Now, as the Dec. 16 deadline nears for signing up for the next police entrance exam in February, the city has hired a communications management firm to run a $100,000 minority outreach campaign to persuade members of minority communities to apply. It’s a much bigger effort than the one preceding the previous police entrance exam in 2013.

On Monday morning, Mayor Rahm Emanuel and Police Supt. Garry McCarthy urged a group of 130 ministers, community leaders and residents meeting at the University of Chicago to spread the word as well.

McCarthy has said that, unfortunately, many members of minority communities aren’t all that interested in becoming police officers in the current political milieu.
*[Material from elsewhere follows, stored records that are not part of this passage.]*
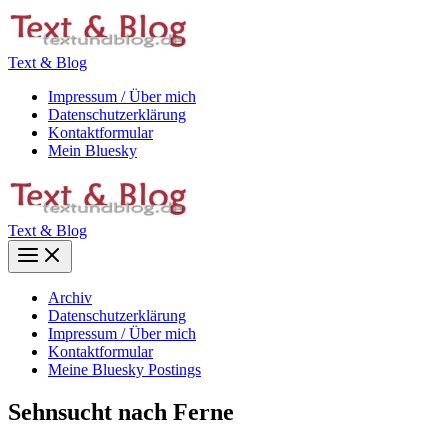
Zum
Inhalt
springen
Text & Blog
Impressum / Über mich
Datenschutzerklärung
Kontaktformular
Mein Bluesky
Text & Blog
Main
Menu
Archiv
Datenschutzerklärung
Impressum / Über mich
Kontaktformular
Meine Bluesky Postings
Sehnsucht nach Ferne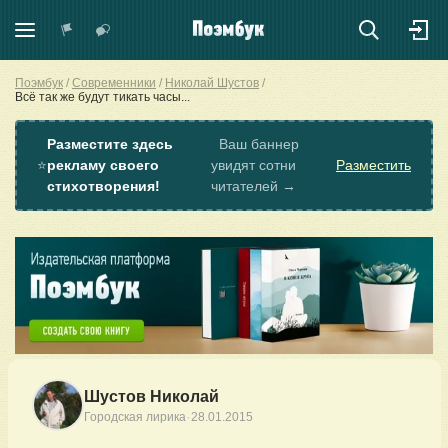
Поэмбук
Современники
Николай Шустов
Всё так же будут тикать часы...
Разместите здесь
Ваш баннер
⭐
рекламу своего
увидят сотни
Разместить
стихотворения!
читателей →
Шустов Николай
·
Городская лирика
28.01.2015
In September, he told the Sun-Times, “When I’ve spoken to a lot of our African-American officers, they tell stories about losing a lot of friends when they became police officers.”
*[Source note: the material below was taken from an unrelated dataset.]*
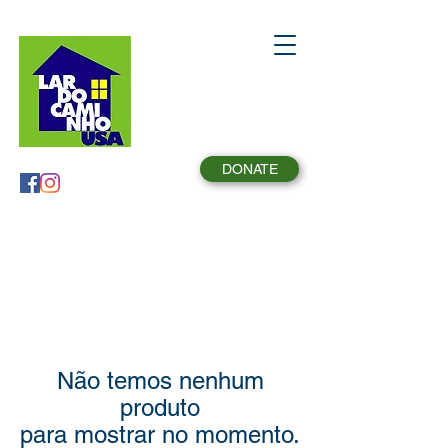
DONATE
Não temos nenhum
produto
para mostrar no momento.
That’s understandable, but law enforcement is an honorable and well-compensated career. And it’s important for any city to have a diverse police department — one that looks like part of the community and not an occupying force.
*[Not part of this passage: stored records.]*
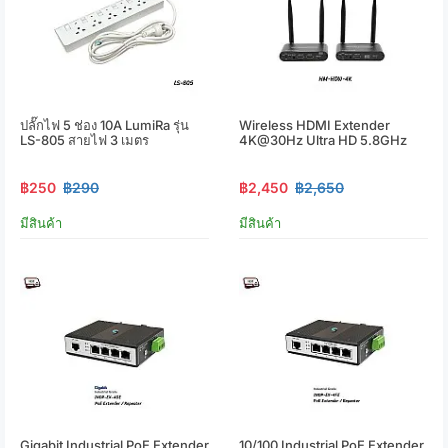
ปลั๊กไฟ 5 ช่อง 10A LumiRa รุ่น
Wireless HDMI Extender
LS-805 สายไฟ 3 เมตร
4K@30Hz Ultra HD 5.8GHz
฿250
฿290
฿2,450
฿2,650
มีสินค้า
มีสินค้า
Gigabit Industrial PoE Extender
10/100 Industrial PoE Extender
At a news conference on Monday, McCarthy said the job of police officer offers “the best and the worst of humanity in the same day, frankly.” He said the pendulum swings from “I can’t believe that just happened” — when encountering the best of humanity — to “God almighty, I can’t believe what I just saw.

“The rewards are so much greater than the things that you suffer through, quite frankly, and that’s the only way I can put it,” he said.

Around the country, minority communities have clashed with police. We saw that in Ferguson, Missouri, with the case of Eric Garner in New York, and the case of Freddie Gray in Baltimore, among others. People want police officers in their neighborhoods officers who identify with them and their experiences.

Earlier this year, Ald. Anthony Beale (9th), former chairman of the City Council’s Public Safety Committee, said the only way to make the Police Department more diverse is to do away with the background checks and psychological testing for news cops. He called the tests and checks tools for weeding minority applicants.

But doing away with testing and background checks would be irresponsible — these folks will carry guns — and the gap in passing rates on such screening tests for minority and white candidates has almost disappeared. For example, whites pass at a rate of 84 percent and blacks pass at 82 percent.

The answer is to attract enough qualified minority applicants that the city can have both a diverse and highly qualified Police Department.